Os diários não foram produzidos de maneira sistemática pelos alunos. Enfatizei que não desejava que descrevessem o que teria acontecido em sala, e sim que procurassem refletir sobre o ocorrido, anotando seus sentimentos e percepções. Apenas Arwen, Júlia e Sollylove mantiveram um diário, embora de maneira inconsistente. As anotações entregues a mim por estas alunas serviram para esclarecer e expandir o que observava em sala e conversava com eles nas entrevistas e conversas informais. Além disso, serviram de ponte para compreender o que estava ocorrendo em suas reflexões entre as entrevistas formais. Assim, decidi utilizá-las na escrita das narrativas de minhas observações destas participantes na pesquisa. Os demais participantes escreveram apenas algumas notas descritivas nos primeiros dias e depois o abandonaram por completo argumentando não ter tempo para fazê-lo (Anexo A).

3.4.6. As conversas informais

Procurei ao longo de toda pesquisa conversar informalmente com os alunos, principalmente depois de nossas entrevistas, quando nos encontrávamos pelos corredores da faculdade e saímos das aulas em direção a cantina. Essas conversas contribuíram para estreitar relações com os alunos e expandir temas levantados nas entrevistas e observações feitas durante as aulas.
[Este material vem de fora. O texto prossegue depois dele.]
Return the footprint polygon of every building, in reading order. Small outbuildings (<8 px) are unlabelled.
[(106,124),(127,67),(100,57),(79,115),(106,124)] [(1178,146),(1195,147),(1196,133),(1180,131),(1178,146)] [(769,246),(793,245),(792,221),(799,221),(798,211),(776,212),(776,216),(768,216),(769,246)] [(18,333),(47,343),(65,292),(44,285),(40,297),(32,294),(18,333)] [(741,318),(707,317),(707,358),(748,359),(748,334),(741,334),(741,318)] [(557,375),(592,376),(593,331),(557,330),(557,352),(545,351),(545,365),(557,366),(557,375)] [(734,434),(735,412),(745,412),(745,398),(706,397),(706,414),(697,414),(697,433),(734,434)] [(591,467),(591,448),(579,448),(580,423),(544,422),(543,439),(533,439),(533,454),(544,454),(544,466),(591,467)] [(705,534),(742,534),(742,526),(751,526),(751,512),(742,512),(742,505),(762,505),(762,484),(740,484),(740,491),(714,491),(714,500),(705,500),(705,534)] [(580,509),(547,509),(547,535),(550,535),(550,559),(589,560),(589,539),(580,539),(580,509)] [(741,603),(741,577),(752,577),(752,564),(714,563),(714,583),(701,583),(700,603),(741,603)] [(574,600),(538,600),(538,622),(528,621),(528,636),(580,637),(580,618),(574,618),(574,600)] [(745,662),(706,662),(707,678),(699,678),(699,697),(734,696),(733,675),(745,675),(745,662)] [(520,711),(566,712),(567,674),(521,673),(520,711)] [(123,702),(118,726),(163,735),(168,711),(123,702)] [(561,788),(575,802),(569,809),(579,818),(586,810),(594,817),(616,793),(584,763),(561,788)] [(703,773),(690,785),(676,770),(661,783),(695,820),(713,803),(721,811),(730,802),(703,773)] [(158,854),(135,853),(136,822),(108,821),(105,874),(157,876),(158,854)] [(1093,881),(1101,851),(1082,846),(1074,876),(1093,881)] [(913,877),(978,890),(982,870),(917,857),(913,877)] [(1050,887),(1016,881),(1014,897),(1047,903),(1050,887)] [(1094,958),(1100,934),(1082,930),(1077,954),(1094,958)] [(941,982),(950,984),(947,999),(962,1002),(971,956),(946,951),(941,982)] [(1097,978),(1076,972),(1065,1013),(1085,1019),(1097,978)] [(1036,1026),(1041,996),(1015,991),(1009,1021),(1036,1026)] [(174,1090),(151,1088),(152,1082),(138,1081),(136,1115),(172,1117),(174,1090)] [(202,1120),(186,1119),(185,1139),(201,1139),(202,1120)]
De fato, as conversas geraram insights produtivos dos quais tomava nota rapidamente no meu caderno de campo. Desta maneira, as conversas servirarm para fortalecer a observação-participante de maneira engenhosa.

3.4.7. O questionário final

O questionário final, com questões abertas, teve como objetivo obter uma avaliação da participação dos alunos do seu processo de reflexão e do efeito da reflexão nos processos individuais de aprendizagem. Os questionários foram uma forma de complementar o material documental da pesquisa e me permitiram investigar a participação dos estudantes no processo de reflexão e sua apreciação do mesmo (cf. Miccoli, 1997). Distribui o questionário no final do curso e os recolhi na terceira e útlima entrevista. Os questionários e as respostas dos participantes da pesquisa encontram-se no Anexo B.